_Exercise brief_
Among the lines below, how many carry the string "down"? Reply with a number and nothing else.

_Data to examine_
※

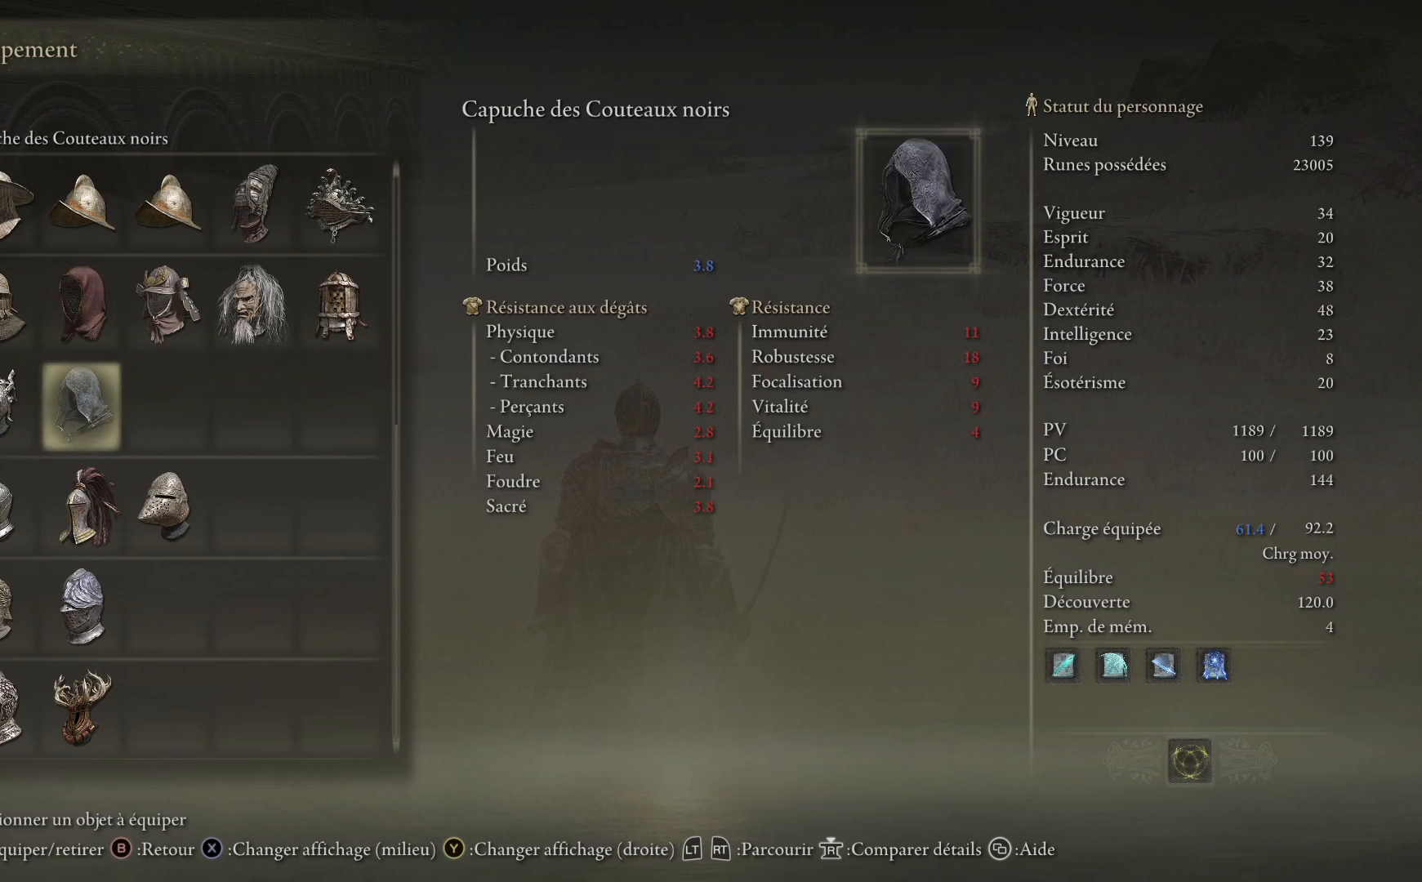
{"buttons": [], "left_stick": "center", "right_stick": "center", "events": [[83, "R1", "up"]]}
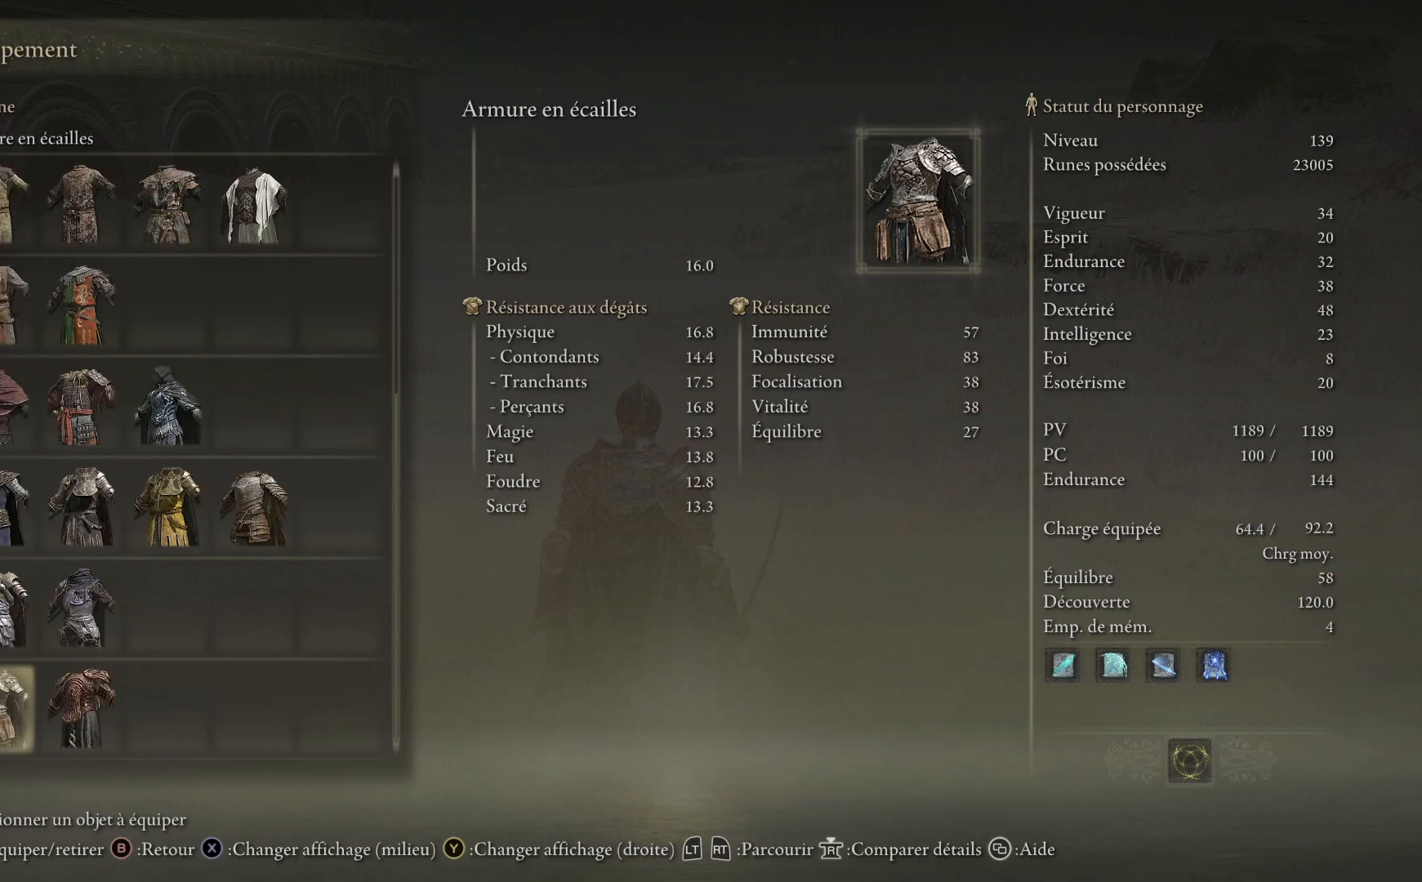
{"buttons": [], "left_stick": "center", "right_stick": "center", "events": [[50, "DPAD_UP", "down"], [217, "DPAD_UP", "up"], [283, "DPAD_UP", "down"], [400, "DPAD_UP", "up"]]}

※

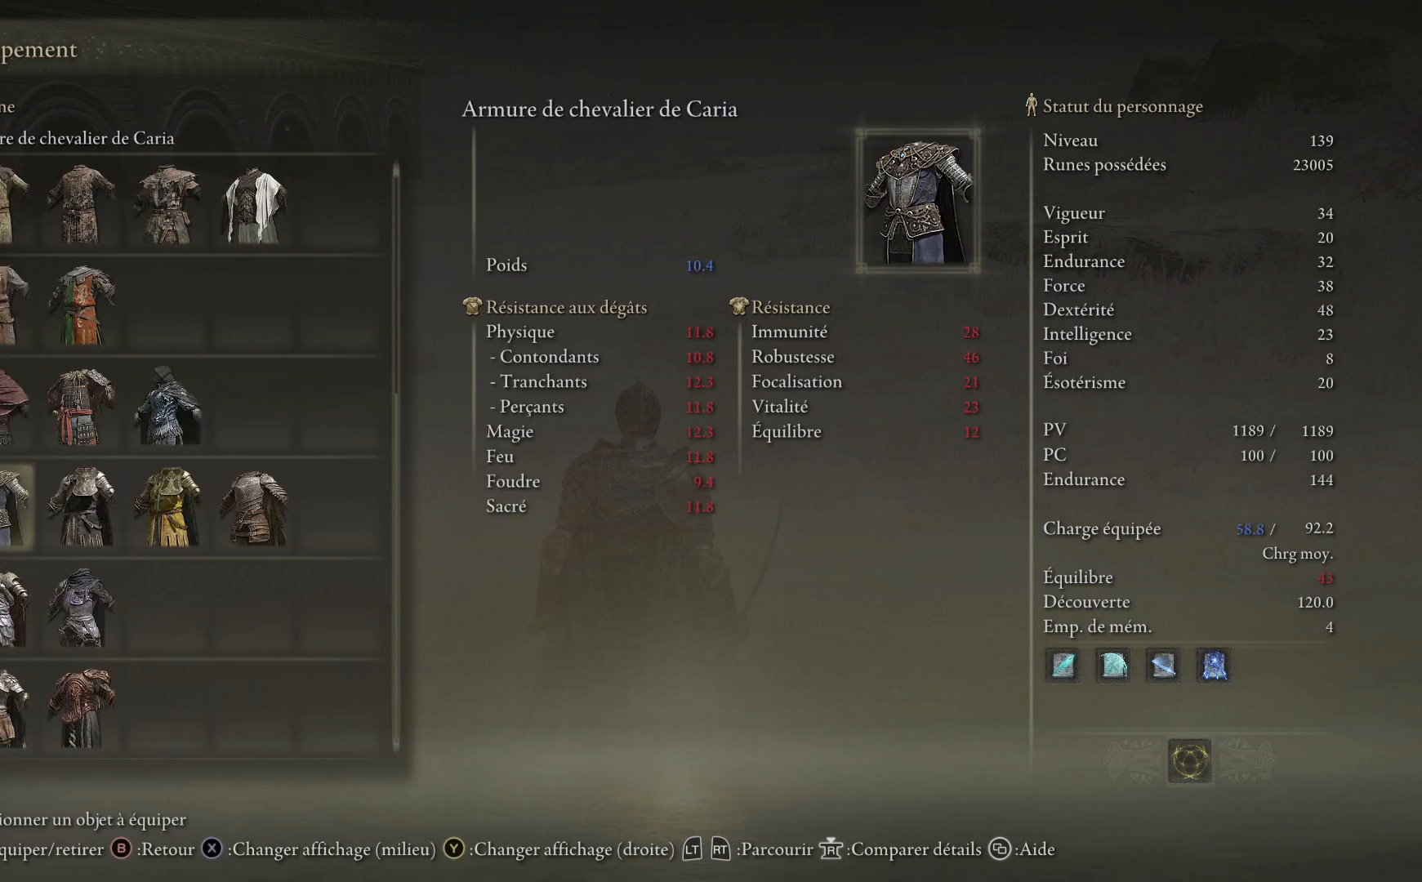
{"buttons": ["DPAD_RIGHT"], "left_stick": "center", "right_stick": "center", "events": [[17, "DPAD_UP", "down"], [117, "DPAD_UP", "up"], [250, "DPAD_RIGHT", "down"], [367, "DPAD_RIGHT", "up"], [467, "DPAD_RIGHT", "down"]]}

※

_Exercise response_
2